One way to get started is to define the inode, and create the array of inodes. The try to migrate the small demo functionality to use your inodes. When this works, you are in a good spot to continue implementing directories and later files.

It is acceptable to just loop throug the array of inodes to locate the inode(s) you need for the function you are implementing. Helper functions could be of great use (fx. functions to extract the name and the path of an argument).

Fuse Gotchas

There are several common problems that plague programmers new to Fuse. This is a partial list:

Error: Transport endpoint not connected: You need to do the fusermount even if your program crashes or you abort it. Otherwise you’ll get a confusing “Transport endpoint not connected” message the next time you try to mount the test system.
Multithreading: By default, Fuse is multithreaded.
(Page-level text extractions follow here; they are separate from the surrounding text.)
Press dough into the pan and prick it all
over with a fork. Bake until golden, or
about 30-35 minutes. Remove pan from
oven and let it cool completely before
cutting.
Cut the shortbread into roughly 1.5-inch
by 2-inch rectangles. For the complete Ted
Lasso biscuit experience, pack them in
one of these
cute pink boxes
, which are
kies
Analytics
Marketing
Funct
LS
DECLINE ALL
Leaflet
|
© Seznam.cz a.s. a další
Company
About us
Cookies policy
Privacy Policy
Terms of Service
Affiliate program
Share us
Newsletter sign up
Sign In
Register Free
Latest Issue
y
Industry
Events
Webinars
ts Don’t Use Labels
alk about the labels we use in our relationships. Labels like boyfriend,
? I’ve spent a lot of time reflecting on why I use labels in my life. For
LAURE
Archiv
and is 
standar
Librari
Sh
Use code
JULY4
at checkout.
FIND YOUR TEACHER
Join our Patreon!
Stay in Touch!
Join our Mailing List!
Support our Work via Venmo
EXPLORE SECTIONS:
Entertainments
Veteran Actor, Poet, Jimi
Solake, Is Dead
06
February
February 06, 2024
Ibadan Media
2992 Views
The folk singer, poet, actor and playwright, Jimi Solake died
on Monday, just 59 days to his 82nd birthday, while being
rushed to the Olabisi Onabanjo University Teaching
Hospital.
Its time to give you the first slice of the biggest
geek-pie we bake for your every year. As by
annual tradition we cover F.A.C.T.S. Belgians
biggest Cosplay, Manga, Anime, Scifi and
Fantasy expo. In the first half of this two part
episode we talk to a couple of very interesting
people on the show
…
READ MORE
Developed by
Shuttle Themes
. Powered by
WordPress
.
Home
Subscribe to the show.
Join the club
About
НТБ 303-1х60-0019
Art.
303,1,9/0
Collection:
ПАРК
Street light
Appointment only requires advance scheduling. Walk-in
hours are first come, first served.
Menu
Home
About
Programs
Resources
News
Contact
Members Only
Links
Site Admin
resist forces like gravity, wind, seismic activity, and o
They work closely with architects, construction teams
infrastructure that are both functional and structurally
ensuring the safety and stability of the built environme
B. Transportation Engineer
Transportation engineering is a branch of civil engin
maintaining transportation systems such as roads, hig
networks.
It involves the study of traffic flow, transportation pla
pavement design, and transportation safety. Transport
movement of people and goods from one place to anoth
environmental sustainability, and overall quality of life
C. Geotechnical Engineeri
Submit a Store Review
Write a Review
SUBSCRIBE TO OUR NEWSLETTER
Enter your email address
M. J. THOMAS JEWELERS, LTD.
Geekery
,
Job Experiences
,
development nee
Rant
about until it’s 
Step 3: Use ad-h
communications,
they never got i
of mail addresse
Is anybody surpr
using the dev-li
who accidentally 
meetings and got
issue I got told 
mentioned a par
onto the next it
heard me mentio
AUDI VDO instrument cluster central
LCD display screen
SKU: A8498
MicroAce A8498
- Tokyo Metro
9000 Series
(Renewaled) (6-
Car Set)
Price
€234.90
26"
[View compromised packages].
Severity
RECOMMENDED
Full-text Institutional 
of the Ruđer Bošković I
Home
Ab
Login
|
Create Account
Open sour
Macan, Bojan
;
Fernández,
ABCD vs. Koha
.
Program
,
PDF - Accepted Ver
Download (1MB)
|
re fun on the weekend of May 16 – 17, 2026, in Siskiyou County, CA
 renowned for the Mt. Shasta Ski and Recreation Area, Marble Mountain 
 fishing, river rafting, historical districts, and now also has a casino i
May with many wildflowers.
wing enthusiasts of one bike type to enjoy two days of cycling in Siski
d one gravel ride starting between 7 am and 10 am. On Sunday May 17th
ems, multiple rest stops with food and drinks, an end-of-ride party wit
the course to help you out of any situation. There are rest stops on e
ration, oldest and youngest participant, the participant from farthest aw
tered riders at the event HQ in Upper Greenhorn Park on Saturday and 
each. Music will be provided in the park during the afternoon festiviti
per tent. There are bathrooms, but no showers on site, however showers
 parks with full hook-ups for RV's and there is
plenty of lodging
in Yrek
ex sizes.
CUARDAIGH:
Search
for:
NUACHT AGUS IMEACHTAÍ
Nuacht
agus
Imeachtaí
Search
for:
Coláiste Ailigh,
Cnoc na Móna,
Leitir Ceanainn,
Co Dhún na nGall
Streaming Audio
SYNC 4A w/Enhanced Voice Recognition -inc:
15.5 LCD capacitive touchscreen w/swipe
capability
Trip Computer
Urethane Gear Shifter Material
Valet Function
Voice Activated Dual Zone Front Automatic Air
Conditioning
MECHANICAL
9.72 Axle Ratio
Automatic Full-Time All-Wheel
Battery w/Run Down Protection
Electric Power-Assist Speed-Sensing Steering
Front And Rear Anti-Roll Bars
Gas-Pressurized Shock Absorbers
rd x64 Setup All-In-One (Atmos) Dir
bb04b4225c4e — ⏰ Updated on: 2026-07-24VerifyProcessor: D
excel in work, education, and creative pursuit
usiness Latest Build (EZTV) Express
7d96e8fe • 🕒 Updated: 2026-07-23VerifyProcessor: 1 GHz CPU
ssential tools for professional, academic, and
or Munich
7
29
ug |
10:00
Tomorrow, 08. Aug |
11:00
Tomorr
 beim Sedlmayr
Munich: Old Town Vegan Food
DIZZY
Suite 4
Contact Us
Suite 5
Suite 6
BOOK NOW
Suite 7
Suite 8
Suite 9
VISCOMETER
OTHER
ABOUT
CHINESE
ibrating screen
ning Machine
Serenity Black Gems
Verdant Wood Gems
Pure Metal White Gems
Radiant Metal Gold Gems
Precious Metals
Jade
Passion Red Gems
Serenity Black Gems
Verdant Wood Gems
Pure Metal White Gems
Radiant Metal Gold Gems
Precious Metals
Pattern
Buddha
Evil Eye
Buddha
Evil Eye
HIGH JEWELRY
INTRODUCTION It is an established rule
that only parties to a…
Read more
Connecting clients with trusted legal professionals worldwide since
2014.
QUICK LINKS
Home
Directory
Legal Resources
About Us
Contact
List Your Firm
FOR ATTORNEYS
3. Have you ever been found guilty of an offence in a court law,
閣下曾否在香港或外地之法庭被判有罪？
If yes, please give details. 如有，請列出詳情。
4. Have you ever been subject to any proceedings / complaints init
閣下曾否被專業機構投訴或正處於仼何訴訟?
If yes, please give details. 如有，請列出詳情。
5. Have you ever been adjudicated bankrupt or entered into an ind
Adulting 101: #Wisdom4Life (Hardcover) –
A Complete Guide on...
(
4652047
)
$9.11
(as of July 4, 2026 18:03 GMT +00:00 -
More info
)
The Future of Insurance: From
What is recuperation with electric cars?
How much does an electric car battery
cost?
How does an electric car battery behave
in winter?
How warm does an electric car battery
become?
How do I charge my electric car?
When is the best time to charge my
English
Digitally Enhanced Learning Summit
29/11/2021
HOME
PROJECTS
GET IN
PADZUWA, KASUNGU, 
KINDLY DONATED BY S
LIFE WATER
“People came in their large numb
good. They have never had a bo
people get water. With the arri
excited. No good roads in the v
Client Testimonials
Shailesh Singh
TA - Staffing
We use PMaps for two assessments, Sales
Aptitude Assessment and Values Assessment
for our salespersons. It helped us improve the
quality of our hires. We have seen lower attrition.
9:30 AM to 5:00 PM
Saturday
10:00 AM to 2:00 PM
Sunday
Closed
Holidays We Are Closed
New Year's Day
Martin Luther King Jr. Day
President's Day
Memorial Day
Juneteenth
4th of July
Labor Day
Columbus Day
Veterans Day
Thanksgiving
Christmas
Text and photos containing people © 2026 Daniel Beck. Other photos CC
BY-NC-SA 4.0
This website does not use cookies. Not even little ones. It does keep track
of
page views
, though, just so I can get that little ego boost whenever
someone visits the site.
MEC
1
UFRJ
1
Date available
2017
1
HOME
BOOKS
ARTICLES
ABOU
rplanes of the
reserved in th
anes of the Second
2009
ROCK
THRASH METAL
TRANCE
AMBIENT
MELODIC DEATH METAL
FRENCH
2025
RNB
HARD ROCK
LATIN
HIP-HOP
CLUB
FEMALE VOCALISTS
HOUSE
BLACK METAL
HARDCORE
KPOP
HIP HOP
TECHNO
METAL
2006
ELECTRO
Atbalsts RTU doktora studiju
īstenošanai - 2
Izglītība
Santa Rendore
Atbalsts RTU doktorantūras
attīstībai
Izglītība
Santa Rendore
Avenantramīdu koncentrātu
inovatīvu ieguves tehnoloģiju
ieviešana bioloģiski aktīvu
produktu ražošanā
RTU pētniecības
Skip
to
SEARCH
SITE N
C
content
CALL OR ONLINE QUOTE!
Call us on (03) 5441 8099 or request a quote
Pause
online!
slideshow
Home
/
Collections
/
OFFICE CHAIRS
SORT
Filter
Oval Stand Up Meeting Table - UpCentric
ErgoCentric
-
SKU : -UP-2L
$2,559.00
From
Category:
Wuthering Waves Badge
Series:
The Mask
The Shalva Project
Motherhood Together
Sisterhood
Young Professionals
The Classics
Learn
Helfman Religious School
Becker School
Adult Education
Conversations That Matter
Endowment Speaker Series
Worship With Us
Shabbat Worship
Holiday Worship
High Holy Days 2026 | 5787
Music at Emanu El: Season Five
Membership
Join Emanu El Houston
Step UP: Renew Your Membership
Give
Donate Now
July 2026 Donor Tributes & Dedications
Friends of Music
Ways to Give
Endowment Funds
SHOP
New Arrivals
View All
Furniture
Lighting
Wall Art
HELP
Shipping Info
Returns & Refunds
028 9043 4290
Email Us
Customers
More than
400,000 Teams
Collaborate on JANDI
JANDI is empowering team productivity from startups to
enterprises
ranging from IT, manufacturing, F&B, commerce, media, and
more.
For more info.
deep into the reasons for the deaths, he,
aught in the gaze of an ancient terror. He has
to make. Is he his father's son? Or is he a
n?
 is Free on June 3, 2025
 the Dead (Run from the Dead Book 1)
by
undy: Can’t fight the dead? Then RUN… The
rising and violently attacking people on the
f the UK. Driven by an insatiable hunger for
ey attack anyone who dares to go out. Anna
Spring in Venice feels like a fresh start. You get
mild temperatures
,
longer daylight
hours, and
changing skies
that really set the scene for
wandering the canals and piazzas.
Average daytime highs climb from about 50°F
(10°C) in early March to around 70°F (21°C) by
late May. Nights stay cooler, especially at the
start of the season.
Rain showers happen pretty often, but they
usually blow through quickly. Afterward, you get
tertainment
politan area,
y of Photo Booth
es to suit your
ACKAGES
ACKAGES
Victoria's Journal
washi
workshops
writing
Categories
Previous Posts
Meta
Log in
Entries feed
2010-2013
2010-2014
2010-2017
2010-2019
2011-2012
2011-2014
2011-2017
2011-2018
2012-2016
That’s handy for production filesystems, because it lets client (or file access) A proceed even if client B is hung up. But multithreading introduces the possibility of race conditions, and makes debugging harder. You can run FUSE with the -s switch to avoid this problem.
getattr: Fuse calls getattr like crazy. Implement it first, or nothing will work.
Truncate: Unless you’re writing a read-only filesystem, you need to implement the truncate system call to make writes work correctly.
Working directory: When it starts, Fuse changes its working directory to “/”. That will probably break any code that uses relative pathnames. To make matters worse, the chdir is suppressed when you run with the -f switch, so your code might appear to work fine under the debugger. To avoid the problem, either (a) use absolute pathnames, or (b) record your current working directory by calling get_current_dir_name before you invoke fuse_main, and then convert relative pathnames into corresponding absolute ones. Obviously, (b) is the preferred approach.
Printf: Your printf/fprintf debugging code will only work if you run with the -f switch. Otherwise, Fuse disconnects stdout and stderr.
Unimplemented functions: It is very tempting to just leave functions undefined if your filesystem doesn’t need them, or if you just haven’t gotten around to writing them yet. Don’t. If a function isn’t listed in your fuse_operations struct, Fuse will silently generate a failure when it is called, and you’ll never find out that you need to write it. Instead, write every unimplemented function as a stub that prints a message to stderr and returns an error code. When you see the message, you’ll know what extra functions you need to write.